Big Bar Reaction Ferry - 080302
A reaction ferry is a ferry that uses the current of the river to propel the vessel across the river. The ferry consists of two steel pontoons with a wooden deck bridging them, to allow operation in rivers with strong currents. These vessels require overhead cables suspended from towers anchored on either bank of the river. A “traveler” is installed on the cable and the ferry is attached to the traveler by a bridle cable. To operate the ferry, the bridle cable is adjusted so that the pontoons are angled into the current causing the force of the current to move the ferry across the river.

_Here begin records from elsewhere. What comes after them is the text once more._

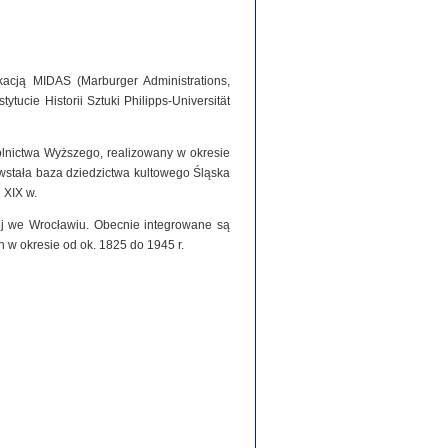
acją MIDAS (Marburger Administrations,
tucie Historii Sztuki Philipps-Universität
olnictwa Wyższego, realizowany w okresie
stała baza dziedzictwa kultowego Śląska
 XIX w.
iej we Wrocławiu. Obecnie integrowane są
h w okresie od ok. 1825 do 1945 r.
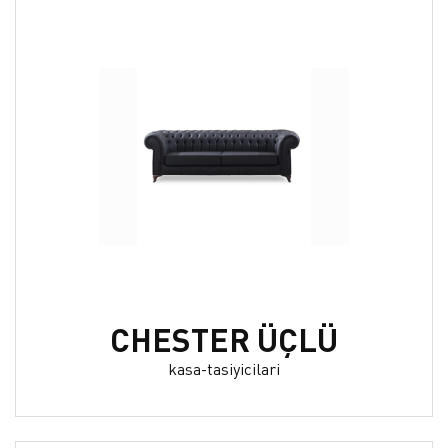
CHESTER ÜÇLÜ
kasa-tasiyicilari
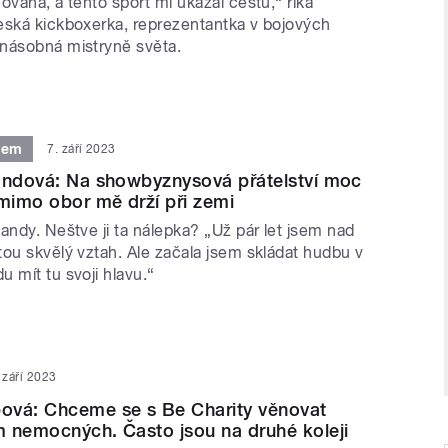
ovaná, a tento sport mi ukázal cestu,“ říká
eská kickboxerka, reprezentantka v bojových
násobná mistryně světa.
tem
7. září 2023
andová: Na showbyznysová přátelství moc
 mimo obor mě drží při zemi
andy. Neštve ji ta nálepka? „Už pár let jsem nad
tou skvělý vztah. Ale začala jsem skládat hudbu v
 mít tu svoji hlavu.“
 září 2023
ová: Chceme se s Be Charity věnovat
 nemocných. Často jsou na druhé koleji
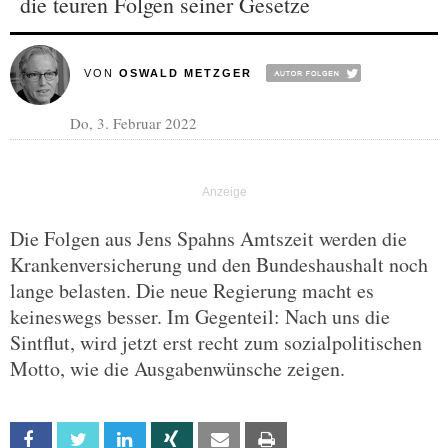
die teuren Folgen seiner Gesetze
VON
OSWALD METZGER
Do, 3. Februar 2022
Die Folgen aus Jens Spahns Amtszeit werden die
Krankenversicherung und den Bundeshaushalt noch
lange belasten. Die neue Regierung macht es
keineswegs besser. Im Gegenteil: Nach uns die
Sintflut, wird jetzt erst recht zum sozialpolitischen
Motto, wie die Ausgabenwünsche zeigen.
Facebook
Twitter
Linkedin
Xing
Email
Print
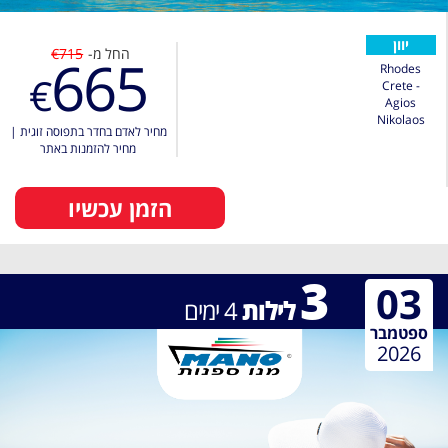
יוון
החל מ-
€715
665
Rhodes
€
Crete -
Agios
Nikolaos
מחיר לאדם בחדר בתפוסה זוגית
|
מחיר להזמנות באתר
הזמן עכשיו
3
03
לילות
4
ימים
ספטמבר
2026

Big Bar is the site of British Columbia’s first aerial ferry or tramway, and a reaction ferry has been in service here since 1894. In those days there was a small population of ranchers on the west side of the river. After an accident destroyed one of the reaction ferries, a rancher hooked a chair onto the overhead cable and pulled himself across with his arms. The aerial portion was then constructed here in the early 1920s. Local storytellers say that before the aerial portion was constructed, ranchers were known to hang from the cable and traverse across using the strength of their arms. Winter dances at the Big Bar (Howling Dog) Community Hall across the river were the possible incentive!
At one time there were over thirty reaction ferries in operation on the rivers of British Columbia, although mostly on the Fraser and Thompson Rivers. Today, only a few remain in operation.
The Big Bar ferry crossing time is ten minutes and its capacity is two vehicles and twelve passengers. There is no crossing fee. The schedule is “on demand” from 7:00 am to 7:00 pm, except for a noon to 1:00 pm lunch break and 5:00 pm to 6:00 pm supper break. The ferry is closed over the winter. The aerial tramway, for passengers only, operates when the river water is low or icy.
If you choose to take the ferry across to the west side of the Fraser and travel on to Lillooet, a very slow 64 km, be sure you start out early, have food, water and a dependable four wheel drive vehicle. The vistas are unique and spectacular and worth every hair-pin curve and white-knuckle minute! This route should be taken on a clear day between July and early October. Have your camera ready and bring a picnic lunch to be enjoyed at one of the many scenic picnic areas between the turn off and Lillooet. Alternatively, you could arrange with the ferry operator to bring you back across the river. The ferry operator’s post is the house you can see on the hill above the ferry slip. He will generally come down the driveway to greet you as you approach the ferry.
The original Big Bar Ferry ran directly from the mouth of Big Bar Creek, it is now a mile or so north of its original location.